Currently, the federal government relies on user identification and reporting of global navigation satellite system (GNSS) interference, based on subjective user assessment of operational disruption, said James Aviles, a spectrum engineer in the DOT Office of the Assistant Secretary for Research and Technology. The aim is to move toward independent, dedicated technology for automated monitoring of GPS intelligence signals to augment that current process, he said.
That would entail getting data feeds from legions of distributed network GNSS devices acting as sensors for signal disruptions, and that data being used to create a publicly available visualization, perhaps accessed via an app, Aviles said. The idea comes from something similar to what DOD's Defense Innovation Unit is implementing, he said. Aviles said DOT is experimenting now with possible visualizations -- a "GPS weather map." He said DOT has done some data curation work and is working on incorporating an Automatic Dependent Surveillance-Broadcast data source from aviation. Beyond that will be incorporation of a terrestrial data source into the modeling, he said.
GPS interests are seeking toughening of receivers via removing International Traffic in Arms Regulations restrictions on some equipment. Those ITAR restrictions on multi-element anti-jamming enhancements mean civilians lack access and "that's got to change," said Parkinson. He said there's a particular need on civilian ships and aircraft. Robert Hampshire, DOT deputy assistant secretary-research and technology, said DOT backs that route for toughening receivers and said there needs to be more inter-agency conversation along those lines.
A growing number of GNSS satellites are being put into orbit, but a GNSS spectrum crunch doesn't seem likely soon thanks to signal isolation techniques available, as well as that numerous signals can fit in the allocated spectrum, Parkinson said. Today about 900 million active GPS devices are in the U.S., and 7 billion receivers worldwide, with that number to grow due to such applications as drones, connected vehicles and IoT, said Stormy Martin, director-National Coordination Office for Space-Based PNT.

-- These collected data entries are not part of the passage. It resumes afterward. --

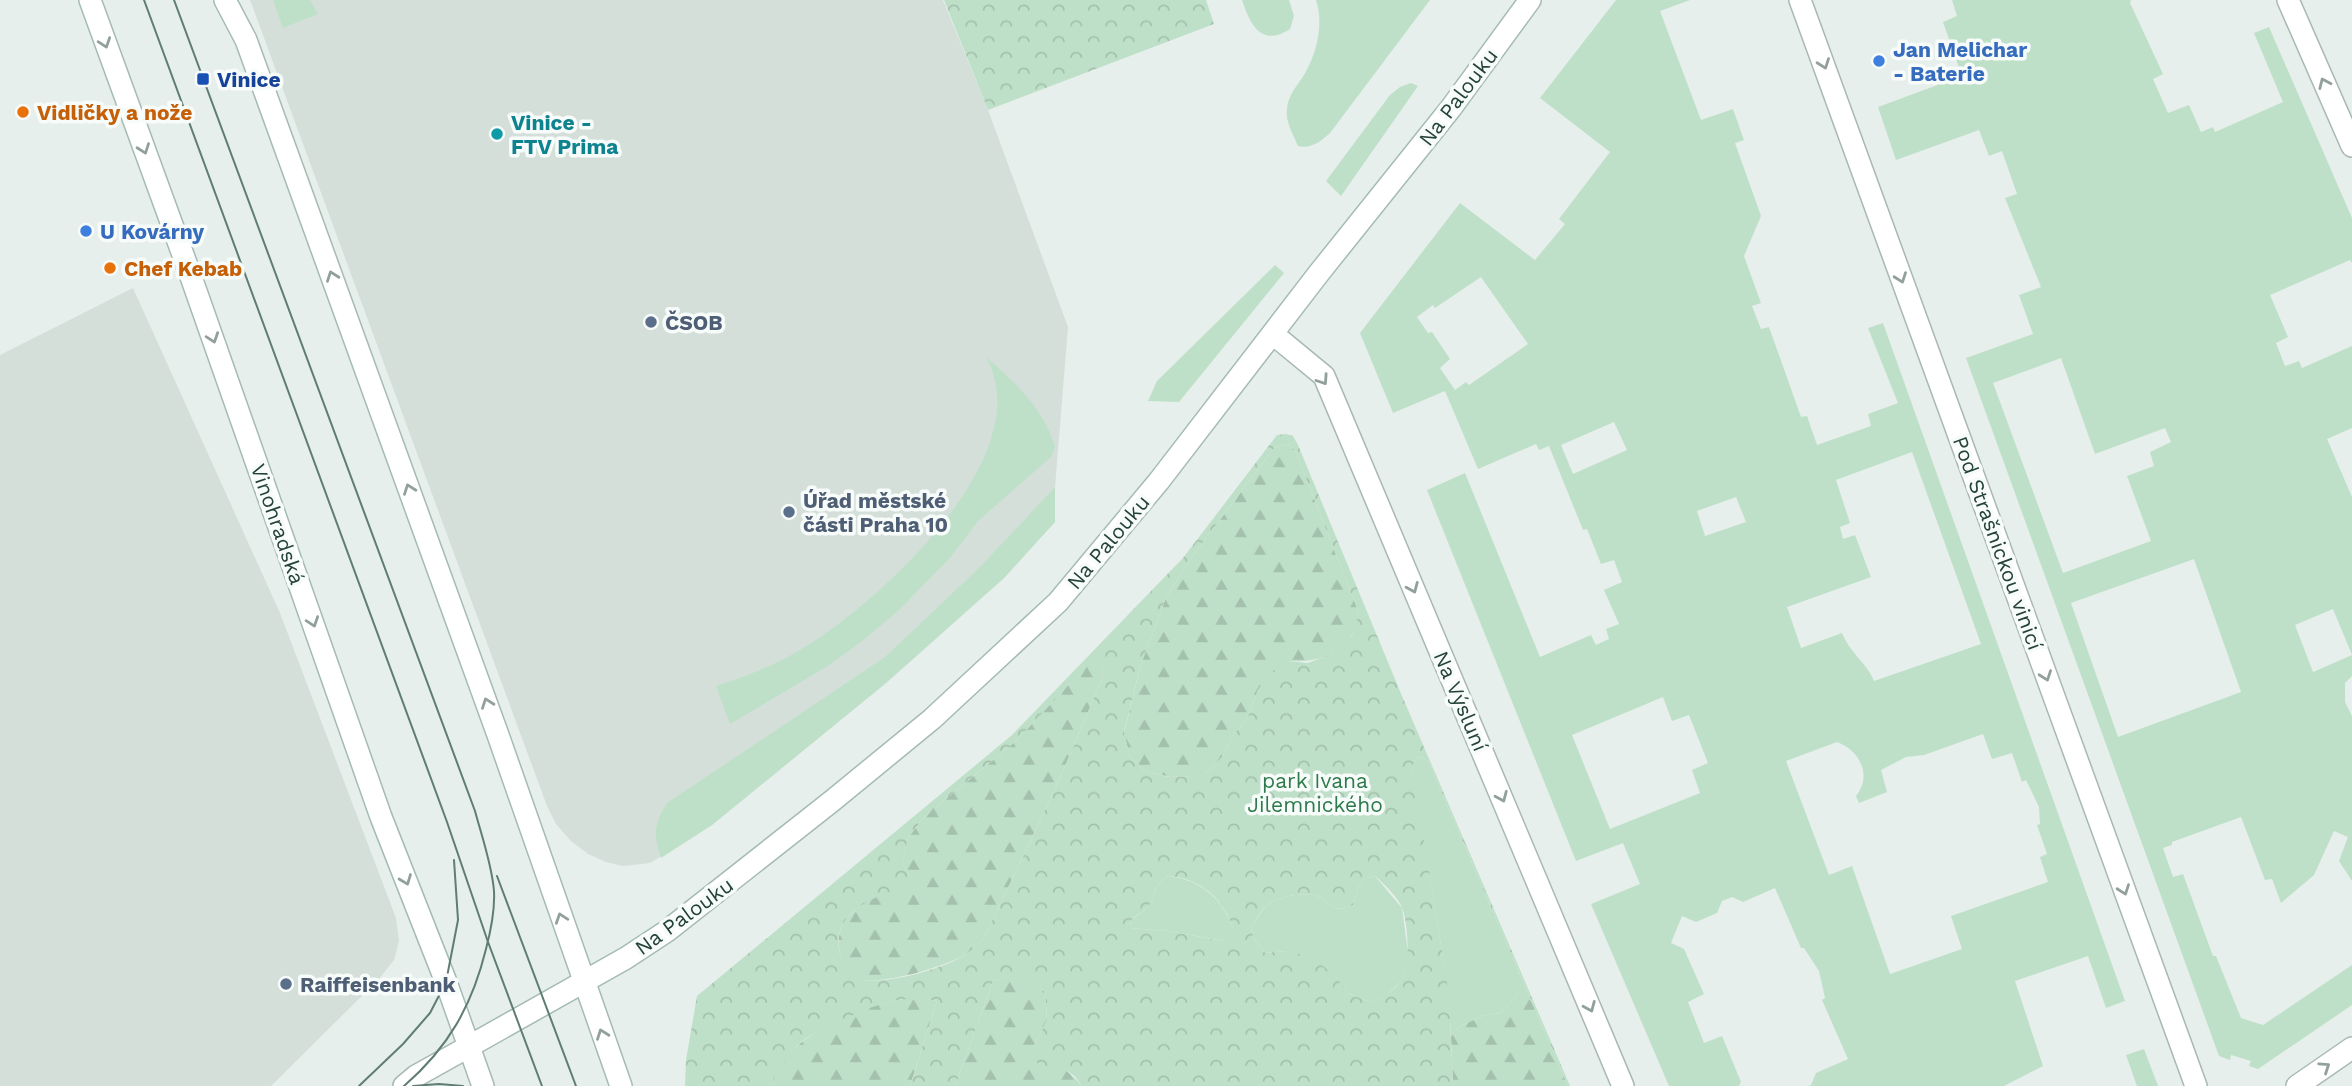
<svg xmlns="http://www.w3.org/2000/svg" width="2352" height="1086" viewBox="0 0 2352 1086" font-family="'Work Sans',sans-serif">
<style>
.built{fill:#d4dfda}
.green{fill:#bfe0c8;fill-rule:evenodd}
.forest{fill:url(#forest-firs)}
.park{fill:url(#park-crowns);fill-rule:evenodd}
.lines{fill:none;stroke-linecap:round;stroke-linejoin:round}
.street-casing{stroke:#a8b8b2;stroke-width:24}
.secondary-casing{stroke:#a4bbb3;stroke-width:24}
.street{stroke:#fff;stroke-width:21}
.secondary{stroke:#fff;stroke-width:21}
.tram{stroke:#5f7d75;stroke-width:2}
.oneway{stroke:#92a09c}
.shop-dot{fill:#3f7fe0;stroke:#f7fbf9;stroke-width:2.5}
.transit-dot{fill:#1a4fb4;stroke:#f7fbf9;stroke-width:2.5}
.food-dot{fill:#e8710a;stroke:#f7fbf9;stroke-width:2.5}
.culture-dot{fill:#0f9aa8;stroke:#f7fbf9;stroke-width:2.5}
.service-dot{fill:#5c6f8a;stroke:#f7fbf9;stroke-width:2.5}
.labels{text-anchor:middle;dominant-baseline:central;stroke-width:7;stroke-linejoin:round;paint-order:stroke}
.shop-label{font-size:21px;font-weight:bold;fill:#366cbe;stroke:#f7fbf9;text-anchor:start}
.transit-label{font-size:21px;font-weight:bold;fill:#164399;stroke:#f7fbf9;text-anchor:start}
.street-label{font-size:21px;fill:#24423a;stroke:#f7fbf9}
.food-label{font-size:21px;font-weight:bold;fill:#c56008;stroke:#f7fbf9;text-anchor:start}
.culture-label{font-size:21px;font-weight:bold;fill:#0d838f;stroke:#f7fbf9;text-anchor:start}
.service-label{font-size:21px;font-weight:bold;fill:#4e5e75;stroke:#f7fbf9;text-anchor:start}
.park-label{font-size:21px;fill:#2d7a4b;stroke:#f7fbf9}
</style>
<defs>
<pattern id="forest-firs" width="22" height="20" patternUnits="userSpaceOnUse" patternTransform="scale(1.75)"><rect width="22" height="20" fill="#bfe0c8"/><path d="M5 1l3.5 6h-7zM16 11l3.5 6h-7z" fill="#a4c1ad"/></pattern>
<pattern id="park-crowns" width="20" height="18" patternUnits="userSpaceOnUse" patternTransform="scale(1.75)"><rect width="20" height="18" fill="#bfe0c8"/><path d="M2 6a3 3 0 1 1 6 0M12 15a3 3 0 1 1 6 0" fill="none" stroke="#a4c1ad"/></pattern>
</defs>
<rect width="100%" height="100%" fill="#e6efeb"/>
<g class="built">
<path d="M 250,0 L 943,0 L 988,110 L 1068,327 L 1055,487 L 1055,522 L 1004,578 L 886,683 L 712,825 L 650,863 L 623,866 L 606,862 L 588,854 L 571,841 L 556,824 L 547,806 Z"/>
<path d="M 133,288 L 280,613 L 396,918 L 399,941 L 394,960 L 379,979 L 271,1086 L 0,1086 L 0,355 Z"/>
</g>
<g class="green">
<path d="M 273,0 L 310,0 L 318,14 L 283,28 Z"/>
<path d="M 1242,0 L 1289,0 L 1294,16 L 1290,29 C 1261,48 1250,24 1242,0 Z"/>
<path d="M 1316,0 L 1430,0 L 1330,133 C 1320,142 1311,149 1298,146 C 1293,134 1285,121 1287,109 C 1288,95 1297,86 1304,75 C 1317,53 1324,24 1316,0 Z"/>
<path d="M 1616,0 L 1690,0 L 1660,11 L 1701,120 L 1733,109 L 1744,140 L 1735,143 L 1761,216 L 1744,256 L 1761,303 L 1752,306 L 1761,329 L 1769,327 L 1801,417 L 1807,416 L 1817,445 L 1871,426 L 1868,414 L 1898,403 L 1868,328 L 1883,323 L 2125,1001 L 2106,1008 L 2088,956 L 2015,981 L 2043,1066 L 2004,1086 L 1808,1086 L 1811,1085 L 1816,1073 L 1848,1059 L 1822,1000 L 1825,998 L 1819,971 L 1804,948 L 1801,948 L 1775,888 L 1743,902 L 1732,897 L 1722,901 L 1717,913 L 1696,922 L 1682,916 L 1671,943 L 1684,949 L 1704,994 L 1688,1002 L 1704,1043 L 1722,1036 L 1741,1082 L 1739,1086 L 1669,1086 L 1591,904 L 1640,884 L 1623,843 L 1576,861 L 1427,490 L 1465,473 L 1540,657 L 1591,635 L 1596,645 L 1609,639 L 1606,629 L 1619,624 L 1604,590 L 1622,582 L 1614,560 L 1601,564 L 1587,529 L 1583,530 L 1549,446 L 1539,450 L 1536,444 L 1478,469 L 1445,391 L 1393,413 L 1360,333 L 1460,203 L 1535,260 L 1565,224 L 1559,219 L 1610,152 L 1540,98 ZM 1481,277 L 1528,344 L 1469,385 L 1466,382 L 1455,390 L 1440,368 L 1450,359 L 1432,332 L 1428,333 L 1417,317 L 1433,305 L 1435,308 ZM 1614,422 L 1627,450 L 1573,474 L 1561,445 ZM 1912,452 L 1981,644 L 1874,681 C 1867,663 1849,652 1842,633 L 1801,648 L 1787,607 L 1871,577 L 1855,535 L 1843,539 L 1840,527 L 1850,523 L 1836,480 ZM 1736,497 L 1746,522 L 1705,536 L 1697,511 ZM 1663,697 L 1672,721 L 1689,715 L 1708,763 L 1692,770 L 1700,793 L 1610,829 L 1572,735 ZM 1983,734 L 1992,759 L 2012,753 L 2022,782 L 2026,780 L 2039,807 L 2040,824 L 2037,825 L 2047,854 L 2040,857 L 2048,882 L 1951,916 L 1962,949 L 1890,974 L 1852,866 L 1829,875 L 1786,761 L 1837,742 C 1859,750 1873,775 1856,796 L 1859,803 L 1887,792 L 1881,770 L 1906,757 L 1924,755 Z"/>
<path d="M 1952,0 L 2131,0 L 2130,3 L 2163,74 L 2153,79 L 2168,113 L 2189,105 L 2201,132 L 2213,127 L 2215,132 L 2283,102 L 2254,33 L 2269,27 L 2352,218 L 2352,263 L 2350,260 L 2270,295 L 2288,337 L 2276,343 L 2285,366 L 2299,361 L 2302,368 L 2352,346 L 2352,428 L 2327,439 L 2352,497 L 2352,676 L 2345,683 L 2345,702 L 2352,716 L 2352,881 L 2339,861 L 2348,837 L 2334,831 L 2314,875 L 2281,903 L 2272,879 L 2265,880 L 2241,817 L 2172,842 L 2172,845 L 2163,848 L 2173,877 L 2183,874 L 2213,956 L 2216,956 L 2241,1018 L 2263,1025 L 2352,965 L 2352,1005 L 2258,1069 L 2249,1066 L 2251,1061 L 2231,1055 L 2230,1060 L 2219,1056 L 1966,358 L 2033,334 L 2019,295 L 2041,287 L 2005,198 L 2017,194 L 2002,151 L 1989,156 L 1979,130 L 1896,160 L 1878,107 L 1962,76 L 1943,22 L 1957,16 ZM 2061,358 L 2095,454 L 2165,428 L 2171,442 L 2150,452 L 2154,466 L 2127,476 L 2151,541 L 2063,573 L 1993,383 ZM 2194,559 L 2241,692 L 2118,737 L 2071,603 ZM 2333,609 L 2352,655 L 2313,672 L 2295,625 Z"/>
<path d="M 1411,83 L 1418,86 L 1341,196 L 1326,181 L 1390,95 L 1400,87 Z"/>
<path d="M 1275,265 L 1284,273 L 1179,402 L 1148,401 L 1157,381 Z"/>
<path d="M 986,357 C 1015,382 1045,410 1055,447 L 1051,457 L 978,521 L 950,558 L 899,610 L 866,638 L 828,666 L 730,724 L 716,686 C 750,675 783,662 813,642 C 885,595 1040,454 986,357 Z"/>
<path d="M 1055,487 L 1055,522 L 1004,578 L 886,683 L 712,825 L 661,858 C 653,834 654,824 667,803 L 885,657 L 981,566 Z"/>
<path d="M 1418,756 L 1428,761 L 1518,970 L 1520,985 L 1517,996 L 1501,1013 L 1482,1016 L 1459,1027 L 1451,1036 C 1446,945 1423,857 1412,766 Z"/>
<path d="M 1168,876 C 1201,880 1221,897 1233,928 L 1224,941 L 1168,931 L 1130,928 C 1130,916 1140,916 1147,908 C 1158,895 1150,888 1168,876 Z"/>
<path d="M 1375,876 L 1402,908 L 1409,960 L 1401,981 L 1387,995 L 1370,1002 L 1350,994 L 1334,975 L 1287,951 L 1265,953 L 1254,939 L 1251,928 C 1256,920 1260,912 1267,905 C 1277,897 1307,890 1319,897 C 1333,905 1334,914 1353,905 L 1358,888 L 1364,879 Z"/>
<path d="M 2144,1049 L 2158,1086 L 2137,1086 L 2126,1055 Z"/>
</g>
<g class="forest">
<path d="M 1288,444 L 1295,450 L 1359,613 C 1357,620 1356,629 1352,635 C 1340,657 1310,663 1287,661 L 1258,690 L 1247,719 L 1233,735 L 1223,756 L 1210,770 L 1194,776 L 1170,777 L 1145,771 L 1130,757 L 1124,733 L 1141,664 L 1166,598 L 1189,561 L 1274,448 Z"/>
<path d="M 1094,657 L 1103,666 L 1102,679 L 1057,785 L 984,938 C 979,943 973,949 968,953 C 948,966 881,986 858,979 C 847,975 842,964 840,954 C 837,941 839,928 847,918 C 863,899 889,888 910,875 L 902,862 L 908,838 L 923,818 L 1016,741 Z"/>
<path d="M 1518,970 L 1568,1086 L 1453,1086 L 1451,1036 L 1459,1027 L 1482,1016 L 1501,1013 L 1517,996 L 1519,985 Z"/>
<path d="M 1016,974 L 1033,980 L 1045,992 L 1047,1020 L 1034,1046 C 1044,1055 1077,1076 1081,1086 L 955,1086 L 993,981 Z"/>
<path d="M 915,997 L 937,1001 L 910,1086 L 770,1086 C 774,1078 778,1068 783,1061 C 809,1026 873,1002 915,997 Z"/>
</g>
<g class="park">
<path d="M 944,0 L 1206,0 L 1214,24 L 988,110 Z"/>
<path d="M 1286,434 L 1293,436 L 1298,445 L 1402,696 L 1570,1086 L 1568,1086 L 1428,761 L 1418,756 L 1412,766 L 1449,995 L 1453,1086 L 1081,1086 C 1074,1068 1054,1066 1038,1066 L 1034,1046 L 1047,1020 L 1045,992 C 1026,973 1017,973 993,981 L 955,1086 L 910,1086 L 937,1001 C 900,992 867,1008 834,1024 C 823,1029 811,1034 801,1042 C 787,1054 779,1070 770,1086 L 685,1086 L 686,1060 L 697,996 L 1012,735 L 1183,558 L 1277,435 ZM 1288,444 L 1295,450 L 1359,613 L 1352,636 L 1333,653 L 1308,663 L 1287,661 L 1268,674 L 1258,690 L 1247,719 L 1233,735 L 1223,756 L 1210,770 L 1193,776 L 1169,777 L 1145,771 L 1130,757 L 1124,732 L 1141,664 L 1166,598 L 1189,561 L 1274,448 ZM 1094,658 L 1103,666 L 1102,679 L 1057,785 L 984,938 C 979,943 974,948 968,953 C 947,968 884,986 859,979 C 848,975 843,964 840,954 C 837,942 838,929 847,918 C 863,898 886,896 907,883 L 910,875 L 902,862 L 908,838 L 923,818 L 1016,741 ZM 1168,876 C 1201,879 1222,897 1233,928 L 1223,941 L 1168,931 L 1130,928 C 1130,915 1140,916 1147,908 C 1158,895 1150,888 1168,876 ZM 1375,876 C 1384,884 1399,898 1403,910 C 1408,928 1411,964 1401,980 C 1394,992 1382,997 1370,1002 L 1350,994 L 1334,975 L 1312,957 L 1287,951 L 1265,953 L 1254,939 L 1251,928 C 1256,920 1260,911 1267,905 C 1277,897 1307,890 1319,897 C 1333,905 1334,914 1353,905 L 1358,888 L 1364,879 Z"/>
</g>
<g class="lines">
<defs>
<g id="street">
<path d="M 1800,0 L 2196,1086"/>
<path d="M 2288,0 L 2352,146"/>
<path d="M 1273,334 L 1324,376 L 1623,1086"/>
<path d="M 404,1086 L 416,1076 L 468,1047"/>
<path d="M 2297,1086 L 2352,1048"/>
</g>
<g id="secondary">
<path d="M 90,0 L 190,274 L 381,817 L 446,982 L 483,1086"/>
<path d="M 225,0 L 246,40 L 498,735 L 621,1086"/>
<path d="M 468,1047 L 626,958 L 667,931 L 832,801 L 932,719 L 1058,602 L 1159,481 L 1319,273 L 1451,108 L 1530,0"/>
</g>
</defs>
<use href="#street" class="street-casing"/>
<use href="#secondary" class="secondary-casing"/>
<use href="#street" class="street"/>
<use href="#secondary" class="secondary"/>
<g class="tram">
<path d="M 144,0 L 447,822 L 488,942 L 542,1086"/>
<path d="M 174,0 L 475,811 C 482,837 492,865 494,891 C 495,910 491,930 486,949 C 472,1006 448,1048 404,1086"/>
<path d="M 497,876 L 576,1086"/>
<path d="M 359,1086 L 403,1044 L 430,1013 L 446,982 L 458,920 L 454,860"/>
<path d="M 413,1086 L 439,1084 L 463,1086"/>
</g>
</g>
<defs><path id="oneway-chevron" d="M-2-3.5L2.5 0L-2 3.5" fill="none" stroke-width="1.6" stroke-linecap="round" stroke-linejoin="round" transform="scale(1.75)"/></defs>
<g class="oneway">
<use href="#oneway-chevron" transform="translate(105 43) rotate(71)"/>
<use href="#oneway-chevron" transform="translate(1824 64) rotate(70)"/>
<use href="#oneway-chevron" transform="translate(2324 83) rotate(-114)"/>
<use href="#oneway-chevron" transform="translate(144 149) rotate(70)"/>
<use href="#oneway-chevron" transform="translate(332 276) rotate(-110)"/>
<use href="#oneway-chevron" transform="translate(1901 278) rotate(70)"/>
<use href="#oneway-chevron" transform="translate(213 338) rotate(71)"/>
<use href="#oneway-chevron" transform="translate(1323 380) rotate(56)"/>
<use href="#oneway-chevron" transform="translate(409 489) rotate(-110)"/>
<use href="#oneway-chevron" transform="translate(1413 588) rotate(67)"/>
<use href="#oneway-chevron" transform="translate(313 622) rotate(71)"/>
<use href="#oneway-chevron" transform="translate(2046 676) rotate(70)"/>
<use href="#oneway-chevron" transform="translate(487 703) rotate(-110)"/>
<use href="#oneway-chevron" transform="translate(1502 797) rotate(67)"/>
<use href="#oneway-chevron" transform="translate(406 880) rotate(69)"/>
<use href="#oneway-chevron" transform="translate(2124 890) rotate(70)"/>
<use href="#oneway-chevron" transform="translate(561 918) rotate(-109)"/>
<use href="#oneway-chevron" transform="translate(1590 1007) rotate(67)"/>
<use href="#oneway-chevron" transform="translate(602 1034) rotate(-110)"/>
<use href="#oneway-chevron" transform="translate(2325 1067) rotate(-34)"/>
</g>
<g class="shop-dot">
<circle cx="1879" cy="61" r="7"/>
<circle cx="86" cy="231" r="7"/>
</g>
<rect class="transit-dot" x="196" y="72" width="14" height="14" rx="3.5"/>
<g class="food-dot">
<circle cx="23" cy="112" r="7"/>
<circle cx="110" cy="268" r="7"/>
</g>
<circle class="culture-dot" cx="497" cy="134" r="7"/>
<g class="service-dot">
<circle cx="651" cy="322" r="7"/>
<circle cx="789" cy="512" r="7"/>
<circle cx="286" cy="984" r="7"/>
</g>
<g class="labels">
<g class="shop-label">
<text x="1893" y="49">Jan Melichar<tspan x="1893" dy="24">- Baterie</tspan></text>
<text x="100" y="231">U Kovárny</text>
</g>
<g class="transit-label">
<text x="217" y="79">Vinice</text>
</g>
<g class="street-label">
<text transform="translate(1458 97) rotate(-53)">Na Palouku</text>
<text transform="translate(278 524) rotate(71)">Vinohradská</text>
<text transform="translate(1108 542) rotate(-50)">Na Palouku</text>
<text transform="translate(1998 543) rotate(70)">Pod Strašnickou vinicí</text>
<text transform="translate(1461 701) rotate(67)">Na Výsluní</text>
<text transform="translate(684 916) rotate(-36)">Na Palouku</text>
</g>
<g class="food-label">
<text x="37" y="112">Vidličky a nože</text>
<text x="124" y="268">Chef Kebab</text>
</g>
<g class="culture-label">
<text x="511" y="122">Vinice -<tspan x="511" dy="24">FTV Prima</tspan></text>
</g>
<g class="service-label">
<text x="665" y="322">ČSOB</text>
<text x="803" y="500">Úřad městské<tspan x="803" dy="24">části Praha 10</tspan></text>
<text x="300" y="984">Raiffeisenbank</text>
</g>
<g class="park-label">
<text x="1315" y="780">park Ivana<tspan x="1315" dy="24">Jilemnického</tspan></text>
</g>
</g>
</svg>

Providing some satellite data and atmospheric corrections over the internet in a High Accuracy and Robustness Service system could make GPS far less vulnerable to spoofing, said Google Distinguished Engineer Frank van Diggelen. A HARS system would take data vulnerable to spoofing and cryptographically "sign" and deliver it, he said. For commonplace GPS applications like auto and smartphone navigation, that could improve accuracy from around 3 meters to less than a meter -- good enough for car lane-level accuracy, he said. Encrypted digital signatures would address GPS' vulnerability to data spoofing, he said. It also would enable signal processing for the relatively weak GPS signals and add robustness that makes signal spoofing harder, he said. He said it could prevent chipmakers from designing chips that favor use of the EU's Galileo system over GPS, he said. Without improving GPS features and performance, "the writing is on the wall" for the U.S. having the premier satellite navigation system, he said.
The growing trend of lunar activity points to the need for a coordinates reference system for the moon, Parkinson said. How that would look is still to be determined, he said. "I wouldn't even try" to extend the GPS reference system to the moon, as it would introduce a number of errors and have to deal with the moon's orbital wobble, he said.